Tuesday, August 20, 2013

401K plans are screwing employees!

Interesting paper making this point by Curtis & Ayres.

A lot can go wrong in 401k plans. Investors can make bad choices and fail to diversify. But, the plan provider can also cause problems by giving investors a menu with lots of high fee options. Apparently this is common.

My University took us out of TIAA-CREF a couple years ago and sold us to Fidelity, who were only going to offer actively managed relatively high-fee funds. Faculty complained and some index funds and some TIAA-CREF grandfathering were allowed. But we constantly get bombarded with emails from Fidelity.

Anyway, Curtis and Ayres find in their sample that, "investors incur fees both at the plan and fund level. The combination of plan expenses, mutual fund fees, and menu limitations account for a loss of 10.2% of the optimal risk-premium." So the excess return is on average 10 percent lower because of high fees. They even show that the seeming overweighting of investors into their own company's stock in these plans is not necessarily irrational given the high expenses associated with a lot of the other options in many plans.

It's easy to say, we need regulation! But, this is already a fairly highly regulated industry, and more regulation is not always better.

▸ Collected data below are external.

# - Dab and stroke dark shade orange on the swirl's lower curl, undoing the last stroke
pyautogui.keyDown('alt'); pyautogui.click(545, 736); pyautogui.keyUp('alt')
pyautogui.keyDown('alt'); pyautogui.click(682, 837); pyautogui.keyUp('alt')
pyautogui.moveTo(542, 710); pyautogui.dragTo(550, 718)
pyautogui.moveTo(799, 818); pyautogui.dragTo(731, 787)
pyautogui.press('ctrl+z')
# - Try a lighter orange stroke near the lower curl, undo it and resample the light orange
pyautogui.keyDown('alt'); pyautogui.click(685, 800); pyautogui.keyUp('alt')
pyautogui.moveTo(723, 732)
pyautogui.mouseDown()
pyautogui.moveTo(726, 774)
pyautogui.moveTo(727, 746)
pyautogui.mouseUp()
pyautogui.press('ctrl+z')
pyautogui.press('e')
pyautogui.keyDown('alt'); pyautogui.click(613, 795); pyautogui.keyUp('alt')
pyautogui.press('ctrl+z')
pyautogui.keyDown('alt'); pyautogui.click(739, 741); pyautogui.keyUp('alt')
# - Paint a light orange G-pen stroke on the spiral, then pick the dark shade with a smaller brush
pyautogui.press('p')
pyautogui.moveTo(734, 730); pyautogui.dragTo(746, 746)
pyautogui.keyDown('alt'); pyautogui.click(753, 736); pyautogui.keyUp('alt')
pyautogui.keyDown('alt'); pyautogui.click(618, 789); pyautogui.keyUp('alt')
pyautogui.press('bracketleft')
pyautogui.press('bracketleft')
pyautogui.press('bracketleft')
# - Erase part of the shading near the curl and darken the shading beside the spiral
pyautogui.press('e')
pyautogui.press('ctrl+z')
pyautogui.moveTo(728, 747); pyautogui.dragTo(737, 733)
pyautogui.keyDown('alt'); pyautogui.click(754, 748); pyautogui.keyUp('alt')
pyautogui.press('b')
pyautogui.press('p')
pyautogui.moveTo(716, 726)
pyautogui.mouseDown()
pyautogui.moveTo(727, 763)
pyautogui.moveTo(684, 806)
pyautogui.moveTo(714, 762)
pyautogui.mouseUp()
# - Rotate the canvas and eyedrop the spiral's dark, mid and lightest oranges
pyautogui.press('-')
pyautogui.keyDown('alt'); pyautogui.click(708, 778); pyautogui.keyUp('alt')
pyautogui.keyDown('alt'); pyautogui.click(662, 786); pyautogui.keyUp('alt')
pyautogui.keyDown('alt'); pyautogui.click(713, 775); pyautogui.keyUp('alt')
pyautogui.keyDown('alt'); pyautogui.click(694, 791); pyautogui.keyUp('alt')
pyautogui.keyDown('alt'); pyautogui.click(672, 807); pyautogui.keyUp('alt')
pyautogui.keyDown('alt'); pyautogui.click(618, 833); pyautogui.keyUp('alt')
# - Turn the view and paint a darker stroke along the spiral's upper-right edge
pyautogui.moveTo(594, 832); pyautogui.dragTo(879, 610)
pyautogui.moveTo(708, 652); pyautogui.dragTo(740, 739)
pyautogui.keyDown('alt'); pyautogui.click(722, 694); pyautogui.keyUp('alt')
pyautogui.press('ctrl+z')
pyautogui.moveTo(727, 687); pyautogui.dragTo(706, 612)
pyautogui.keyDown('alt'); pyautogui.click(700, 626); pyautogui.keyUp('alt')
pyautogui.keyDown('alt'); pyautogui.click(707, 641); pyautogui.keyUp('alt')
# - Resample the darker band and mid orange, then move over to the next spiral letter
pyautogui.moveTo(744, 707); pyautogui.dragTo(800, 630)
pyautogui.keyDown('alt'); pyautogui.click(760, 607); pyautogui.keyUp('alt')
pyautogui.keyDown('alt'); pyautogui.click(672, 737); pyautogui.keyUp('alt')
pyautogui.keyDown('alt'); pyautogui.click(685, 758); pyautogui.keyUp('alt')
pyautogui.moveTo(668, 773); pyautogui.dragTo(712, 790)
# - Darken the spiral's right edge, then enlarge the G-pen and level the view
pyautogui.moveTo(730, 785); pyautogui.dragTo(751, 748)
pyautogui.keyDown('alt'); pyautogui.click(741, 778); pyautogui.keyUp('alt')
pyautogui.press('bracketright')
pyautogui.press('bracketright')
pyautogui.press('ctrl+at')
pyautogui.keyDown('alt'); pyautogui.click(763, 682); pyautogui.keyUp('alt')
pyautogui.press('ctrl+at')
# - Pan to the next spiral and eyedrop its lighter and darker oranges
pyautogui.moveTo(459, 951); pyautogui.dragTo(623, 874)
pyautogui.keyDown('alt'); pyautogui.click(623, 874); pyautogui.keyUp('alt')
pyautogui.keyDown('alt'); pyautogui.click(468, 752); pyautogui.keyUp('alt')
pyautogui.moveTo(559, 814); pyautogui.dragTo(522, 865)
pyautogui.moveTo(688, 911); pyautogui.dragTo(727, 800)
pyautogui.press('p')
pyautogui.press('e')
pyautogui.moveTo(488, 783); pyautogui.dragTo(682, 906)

As always, what would help is better financial education for average people, but this is not easy. Tyler and Alex's textbook has a chapter on investing, but I absolutely could not convince my students that they couldn't beat the market on average. Nor could I convince them that the high returns earned by some managers or funds were likely due to survivorship bias.


14 comments:

Jeff said...

In addition to being highly regulated, it's also pretty competitive. I suspect that if 401(k) plan administrators really are sticking it to their clients' employees by only offering high fee, actively managed fund options, it's probably because the company's HR Department is falling down on the job and not demanding more/better options for themselves and their coworkers.

kebko said...

My HR department doesn't tell me where to buy groceries. The problem with 401k's is that the government created an arbitrary source of rents called a 401k.

Paul Gowder said...

Seriously, the students weren't convinced? Do you have any clue why not/what was going through their heads?

Angus said...

Paul they just kept chanting "George Soros" and "Warren Buffett". I couldn't get them to see that pure dumb luck would produce a Warren Buffett if you start with enough investors.

DL said...

Our Uni is thinking about "single provider" but is having trouble doing it. Amazingly, about 35% of our *total* retirement is in the "guaranteed" portion of the TIAA.

Angus, I have a competition in class where people guess heads or tails on a coin toss. I keep playing until there is one winner and then I consistently refer to him/her as that guy who is so good at guessing coin flips. "Seven in a row, you know what the odds of that are?" Believe it!

DL said...

That is, the faculty have allocated about 35% of their retirement savings into TIAA's guaranteed section, the one where you get some fixed return and can't get the money out ever.

I was like, wow, you know where we put all our money?

Paul Gowder said...

Really! Show them this:
http://www.cnbc.com/id/100518304

No less than Buffet himself saying "use an index fund, idiots."

John Thacker said...

The positive thing is that Vanguard and index funds in general do seem to be getting more and more popular over the years. Though there still are plenty of suckers, and more born every minute.

popshobby said...

One other thing. If you invest with pre-tax money, all the gains come out taxed at ordinary income.
No attractive capital gains rates for us, even though the prime purpose of most funds is to generate capital gains.

Anonymous said...

Explain to your students that Buffet and Soros "beat the market" by actively participating in the companies they buy. Capital gains in their case is more akin to compensation for their contributions (both intellectual and financial) as opposed to an indication of their ability to determine which stocks will have the greatest rise in value from an unfathomable number of factors. That's why my IRA is in a hedge fund that buys influential shares and actively uses its influence. Unfortunately the government only allows "accredited investors" (ie. much wealthier than most)to invest in hedge funds.

Chris T said...

Frontline did a nice piece on this issue -

http://www.pbs.org/wgbh/pages/frontline/retirement-gamble/

Anonymous said...

As opposed to the chronically underfunded state teachers pension my wife should receive?

Angus said...

Anon, I am partly counting on a state teachers pension myself!

JWO said...

So why are people allowed to put more money in a 401K than in an Ira or an SIRA?